- Battle of Konduga: Part of the Boko Haram insurgency
| Date | 12 September 2014 |
| Location | Konduga, Borno State, Nigeria11°39′06″N 13°25′10″E﻿ / ﻿11.6517°N 13.4194°E |
| Result | Nigerian victory |

Belligerents
- Nigeria: Boko Haram

Strength
- 400: 100-200

Casualties and losses
- Unknown killed 4 wounded (per Nigeria): 100+ killed

= Battle of Konduga (2014) =

Battle in Borno State, Nigeria

The Battle of Konduga was a military engagement between the Nigerian Armed Forces and Boko Haram insurgents in Konduga, Borno State, northeastern Nigeria, on 13 September 2014. Nigerian forces successfully defended the city, killing over 100 militants.

==Background==
Boko Haram emerged in 2009 as a jihadist social and political movement in a failed rebellion in northeast Nigeria. Throughout the following years, Abubakar Shekau unified militant Islamist groups in the region and continued to foment the rebellion against the Nigerian government, conducting terrorist attacks and bombings in cities and communities across the region.

In August 2014, Boko Haram launched a campaign to capture several cities in Borno State, capturing Damboa in late July and Gwoza and other cities in August. In each city, the group carried out large-scale massacres against civilians and suspected pro-government people. The campaign continued in Gamboru Ngala, with Boko Haram capturing the city on 25 August and immediately launching attacks on the Cameroonian city of Fotokol.

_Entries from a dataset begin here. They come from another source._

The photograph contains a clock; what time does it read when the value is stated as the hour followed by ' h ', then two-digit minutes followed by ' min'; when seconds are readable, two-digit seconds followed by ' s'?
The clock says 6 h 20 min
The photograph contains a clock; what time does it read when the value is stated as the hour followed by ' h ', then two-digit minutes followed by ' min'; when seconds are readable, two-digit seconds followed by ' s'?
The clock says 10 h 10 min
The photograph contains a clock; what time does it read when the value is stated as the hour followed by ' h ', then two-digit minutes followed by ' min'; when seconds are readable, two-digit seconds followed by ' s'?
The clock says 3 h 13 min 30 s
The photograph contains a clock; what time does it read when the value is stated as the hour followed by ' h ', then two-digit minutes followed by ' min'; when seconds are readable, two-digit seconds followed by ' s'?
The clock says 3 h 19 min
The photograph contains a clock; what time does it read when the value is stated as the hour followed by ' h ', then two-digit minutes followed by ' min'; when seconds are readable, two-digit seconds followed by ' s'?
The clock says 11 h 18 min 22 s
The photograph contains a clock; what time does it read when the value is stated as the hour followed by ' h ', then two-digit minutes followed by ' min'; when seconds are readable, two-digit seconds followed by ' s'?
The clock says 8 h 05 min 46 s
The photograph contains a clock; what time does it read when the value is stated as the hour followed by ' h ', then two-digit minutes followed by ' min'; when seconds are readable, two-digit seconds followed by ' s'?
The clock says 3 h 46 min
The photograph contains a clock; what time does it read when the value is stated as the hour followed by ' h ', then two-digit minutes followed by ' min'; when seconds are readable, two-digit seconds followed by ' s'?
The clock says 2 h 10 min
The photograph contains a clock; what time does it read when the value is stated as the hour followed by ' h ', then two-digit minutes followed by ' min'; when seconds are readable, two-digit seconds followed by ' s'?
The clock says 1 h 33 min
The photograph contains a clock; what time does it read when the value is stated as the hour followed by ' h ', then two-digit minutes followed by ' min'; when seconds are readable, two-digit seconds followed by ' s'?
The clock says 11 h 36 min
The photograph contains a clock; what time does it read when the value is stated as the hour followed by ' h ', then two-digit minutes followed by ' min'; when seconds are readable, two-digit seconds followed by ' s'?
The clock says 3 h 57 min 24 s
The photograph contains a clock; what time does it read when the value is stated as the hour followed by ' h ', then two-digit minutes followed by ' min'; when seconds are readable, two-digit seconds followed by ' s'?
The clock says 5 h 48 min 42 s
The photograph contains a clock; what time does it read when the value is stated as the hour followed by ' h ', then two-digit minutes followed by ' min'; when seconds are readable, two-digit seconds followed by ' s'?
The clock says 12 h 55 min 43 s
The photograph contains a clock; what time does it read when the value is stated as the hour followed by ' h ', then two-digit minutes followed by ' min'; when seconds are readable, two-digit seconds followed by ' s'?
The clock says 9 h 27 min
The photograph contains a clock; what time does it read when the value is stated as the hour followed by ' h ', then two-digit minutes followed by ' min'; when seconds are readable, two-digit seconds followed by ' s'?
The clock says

On 1 September, the group captured Bama.

Konduga has been attacked by Boko Haram several times since 2009. In August 2013, a mosque in Konduga was shot up by Boko Haram, killing 44 people. In February 2014, the group killed 62 and kidnapped 20 in an attack on the city.

==Battle==
At about 4:30 am on 12 September, Boko Haram militants attacked the town of Konduga. According to the Nigerian Ministry of Defense, about 100 to 200 militants took part in the attack. The Nigerian Army had been informed of the attack ahead of time, and deployed 400 soldiers to guard the city and ambush the insurgents.

The clashes lasted about three hours. The Nigerian army claimed victory, saying that over 100 jihadists were killed. Nigerian officials also said that four vehicles equipped with anti-aircraft guns, two other military vehicles, and a cache of weaponry were seized. One soldier told Xinhua "Most of the soldiers killed were beyond recognition during the few hours of fury unleashed by our men." Nigerian forces only reported four wounded among their ranks.

==Aftermath==
Some time after the battle, Boko Haram attacked a market in Ngom, killing at least 25 people. After the massacre, Nigerian soldiers pursued the perpetrators and killed about ten of them. In Bama, a city that the militants did capture, detained civilians were massacred by Boko Haram as retaliation for the group not being able to capture Konduga. Konduga was the first city in Nigeria to not have fallen to the Boko Haram offensive.

Konduga was attacked again in March 2015, which Nigerian forces again repelled. At least 70 militants were killed in the 2015 attack.